The motherboard isn’t exactly the sexiest part of a PC. Typically, it’s the processors and the graphic cards with their GHz ratings and pixel-pumping power that get our attention.
Yet, if you’re building a PC, you mustn’t bypass the motherboard. It’s the foundation on which your entire system will rest; the part that decides what your PC will be capable of. And if you’re building a gaming PC, surely you want it to be capable of a whole lot. You want it to be able to run the newest Assassin’s Creed, COD, The Witcher 3 or Metal Gear Solid V on ultra settings.
To help you out, dear PC builder, we’ve streamlined your motherboard buying process with these questions below:
1) What processor are you looking to buy?
Our first question is the most crucial. Each motherboard works with only one line of processors, classified into “sockets.” AMD has their AM3 and FM1 processors while Intel has their LGA2011, and LGA1155 sockets. Your AM3 processor won’t work with a motherboard with an LGA2011 socket.
If you want to future-proof your system and want to be able to run the games smoothly coming out three years from now, you might want to invest in a motherboard with an LGA 1151 socket. The Intel socket is configured for the newest “Skylake” processors first released in August 2015.
2) Would you like to save on space or is versatility your priority?
Motherboards commonly come in two sizes: ATX and microATX. The former is your standard 12 x 9.6-incher while the latter is smaller at 9.6 x 9.6 inches. If you don’t want your PC to occupy such a large space on your desk, opt for the microATX.
But if you’re into gaming, you’re really better off just choosing the ATX one. It has more expansion slots for extra devices, more RAM bays, and more data connectors. ATX motherboards are fitted into large casings too, making them easier to cool than the cases for microATX boards, which could get cramped.
On a performance-per-peso basis, the RAM is the cheapest upgrade you can give your PC. For a thousand pesos or two, you can give your PC a quick, noticeable performance boost. That’s why you’d want a motherboard that allows you to put in as much RAM as you want in it—ranging from 8GB max to a whopping 128GB. There are different kinds of RAM, with the latest being DDR4.
4) Do we really need that built-in graphics card?
For casual users, the built-in graphics card should suffice.
For gaming though? You’ll find yourself buying a dedicated graphics card. That built-in one is hardly going to matter.
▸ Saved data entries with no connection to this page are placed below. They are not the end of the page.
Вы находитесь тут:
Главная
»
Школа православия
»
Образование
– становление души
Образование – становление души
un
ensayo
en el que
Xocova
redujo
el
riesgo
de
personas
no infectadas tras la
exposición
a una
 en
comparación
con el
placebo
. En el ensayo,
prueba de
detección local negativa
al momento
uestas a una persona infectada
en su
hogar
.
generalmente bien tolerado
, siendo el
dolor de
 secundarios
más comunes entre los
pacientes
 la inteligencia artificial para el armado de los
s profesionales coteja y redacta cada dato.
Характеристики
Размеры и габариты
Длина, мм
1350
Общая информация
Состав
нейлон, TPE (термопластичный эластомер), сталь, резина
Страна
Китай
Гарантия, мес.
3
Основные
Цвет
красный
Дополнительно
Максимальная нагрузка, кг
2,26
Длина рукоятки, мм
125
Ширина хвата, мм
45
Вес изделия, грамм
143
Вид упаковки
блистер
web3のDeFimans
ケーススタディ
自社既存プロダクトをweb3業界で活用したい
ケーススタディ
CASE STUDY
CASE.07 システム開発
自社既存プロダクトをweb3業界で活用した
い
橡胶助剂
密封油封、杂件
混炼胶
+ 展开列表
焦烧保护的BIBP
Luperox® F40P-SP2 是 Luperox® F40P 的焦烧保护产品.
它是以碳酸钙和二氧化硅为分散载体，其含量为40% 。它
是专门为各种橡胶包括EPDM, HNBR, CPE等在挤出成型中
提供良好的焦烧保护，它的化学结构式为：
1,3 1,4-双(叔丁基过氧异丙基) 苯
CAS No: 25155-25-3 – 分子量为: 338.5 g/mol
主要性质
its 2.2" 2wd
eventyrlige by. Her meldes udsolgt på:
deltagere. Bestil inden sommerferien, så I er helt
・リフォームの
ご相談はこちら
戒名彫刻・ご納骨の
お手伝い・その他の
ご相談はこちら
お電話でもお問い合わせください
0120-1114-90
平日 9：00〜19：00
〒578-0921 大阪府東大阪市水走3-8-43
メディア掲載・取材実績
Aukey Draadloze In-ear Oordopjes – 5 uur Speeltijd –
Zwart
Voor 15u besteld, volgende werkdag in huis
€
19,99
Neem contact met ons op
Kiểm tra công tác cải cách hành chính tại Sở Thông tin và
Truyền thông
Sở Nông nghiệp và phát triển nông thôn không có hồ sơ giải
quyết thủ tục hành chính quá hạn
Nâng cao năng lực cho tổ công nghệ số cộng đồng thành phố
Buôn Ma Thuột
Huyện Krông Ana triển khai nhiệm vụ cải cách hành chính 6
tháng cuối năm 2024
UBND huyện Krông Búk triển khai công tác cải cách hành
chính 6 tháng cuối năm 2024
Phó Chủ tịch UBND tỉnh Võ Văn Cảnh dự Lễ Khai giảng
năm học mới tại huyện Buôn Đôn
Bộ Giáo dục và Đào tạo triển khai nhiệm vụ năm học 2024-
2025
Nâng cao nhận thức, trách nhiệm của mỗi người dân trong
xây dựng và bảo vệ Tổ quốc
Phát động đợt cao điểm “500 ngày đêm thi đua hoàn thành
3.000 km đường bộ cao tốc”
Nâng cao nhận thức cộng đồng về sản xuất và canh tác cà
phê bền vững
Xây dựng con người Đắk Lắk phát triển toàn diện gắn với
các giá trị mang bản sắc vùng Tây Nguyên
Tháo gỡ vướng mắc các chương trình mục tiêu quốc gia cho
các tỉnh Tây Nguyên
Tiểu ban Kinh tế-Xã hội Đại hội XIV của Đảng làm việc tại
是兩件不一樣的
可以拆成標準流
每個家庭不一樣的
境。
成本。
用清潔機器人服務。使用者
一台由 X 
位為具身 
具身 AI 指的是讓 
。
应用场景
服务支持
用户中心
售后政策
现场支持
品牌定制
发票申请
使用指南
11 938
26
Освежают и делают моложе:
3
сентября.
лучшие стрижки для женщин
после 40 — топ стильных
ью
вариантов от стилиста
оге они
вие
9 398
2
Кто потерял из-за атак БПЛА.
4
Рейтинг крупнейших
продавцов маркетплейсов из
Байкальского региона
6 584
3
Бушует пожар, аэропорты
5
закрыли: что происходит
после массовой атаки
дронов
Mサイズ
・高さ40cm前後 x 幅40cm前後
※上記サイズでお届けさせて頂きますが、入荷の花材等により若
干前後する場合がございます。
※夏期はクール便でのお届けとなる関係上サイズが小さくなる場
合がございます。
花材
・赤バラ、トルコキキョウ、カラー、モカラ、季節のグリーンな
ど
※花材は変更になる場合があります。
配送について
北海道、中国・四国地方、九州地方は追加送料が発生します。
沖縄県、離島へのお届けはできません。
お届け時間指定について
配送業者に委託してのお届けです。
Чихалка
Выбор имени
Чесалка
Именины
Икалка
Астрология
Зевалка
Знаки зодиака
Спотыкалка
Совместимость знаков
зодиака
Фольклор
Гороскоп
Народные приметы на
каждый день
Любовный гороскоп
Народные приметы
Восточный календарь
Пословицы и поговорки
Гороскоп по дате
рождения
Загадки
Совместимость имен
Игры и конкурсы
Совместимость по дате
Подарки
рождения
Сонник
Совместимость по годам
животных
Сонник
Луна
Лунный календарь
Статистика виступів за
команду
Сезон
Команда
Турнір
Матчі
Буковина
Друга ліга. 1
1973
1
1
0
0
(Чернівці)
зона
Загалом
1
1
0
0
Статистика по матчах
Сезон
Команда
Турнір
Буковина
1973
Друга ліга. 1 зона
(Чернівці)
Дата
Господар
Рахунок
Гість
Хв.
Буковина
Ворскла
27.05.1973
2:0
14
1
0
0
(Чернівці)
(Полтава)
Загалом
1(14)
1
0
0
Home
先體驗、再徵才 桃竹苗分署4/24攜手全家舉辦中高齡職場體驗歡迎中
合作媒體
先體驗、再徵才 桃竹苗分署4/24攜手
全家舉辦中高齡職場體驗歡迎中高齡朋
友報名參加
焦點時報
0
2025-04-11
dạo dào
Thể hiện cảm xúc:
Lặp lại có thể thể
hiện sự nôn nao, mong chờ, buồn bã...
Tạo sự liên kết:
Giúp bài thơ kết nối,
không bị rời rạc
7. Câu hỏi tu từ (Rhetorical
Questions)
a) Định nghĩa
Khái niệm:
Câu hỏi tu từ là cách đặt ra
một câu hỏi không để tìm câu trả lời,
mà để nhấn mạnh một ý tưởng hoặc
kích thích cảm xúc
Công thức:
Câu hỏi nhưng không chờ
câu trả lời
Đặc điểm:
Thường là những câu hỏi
There are cases where the two can work together, but even then, the gains are minimal.
Instead, focus on looking for one that has multiple PCI-Express slots (the slot in which your graphics card goes in) working at fast speeds. With multiple slots, you can plug in multiple graphics card that can work in tandem via Nvidia’s SLI and AMD’s Crossfire set-up…and ensure that Snake gets to look as badass as he can:
5) Does it have support for SSD drives?
SSD drives are so much faster than traditional hard drives. Simply put, if you’re into gaming, don’t buy a motherboard if it doesn’t have support for SSD drives. The storage drive has traditionally been the bottleneck for PC performance. SSD drives, while imperfect, addresses that issue capably.
6) Finally, does it have gamer-oriented features?
All the things we mentioned above—the RAM it can handle, the socket, the storage drive compatibility—these things can be found across all models of motherboards.
Yet, if you’re truly into gaming, you might be better off springing off for a motherboard that’s built for the gamer. Certain brands such as ASUS, GIGABYTE, and ASROCK have a line dedicated to gamers.
In other words, if you’re going to pay games on your PC, you might as well start with a motherboard that’s designed for it.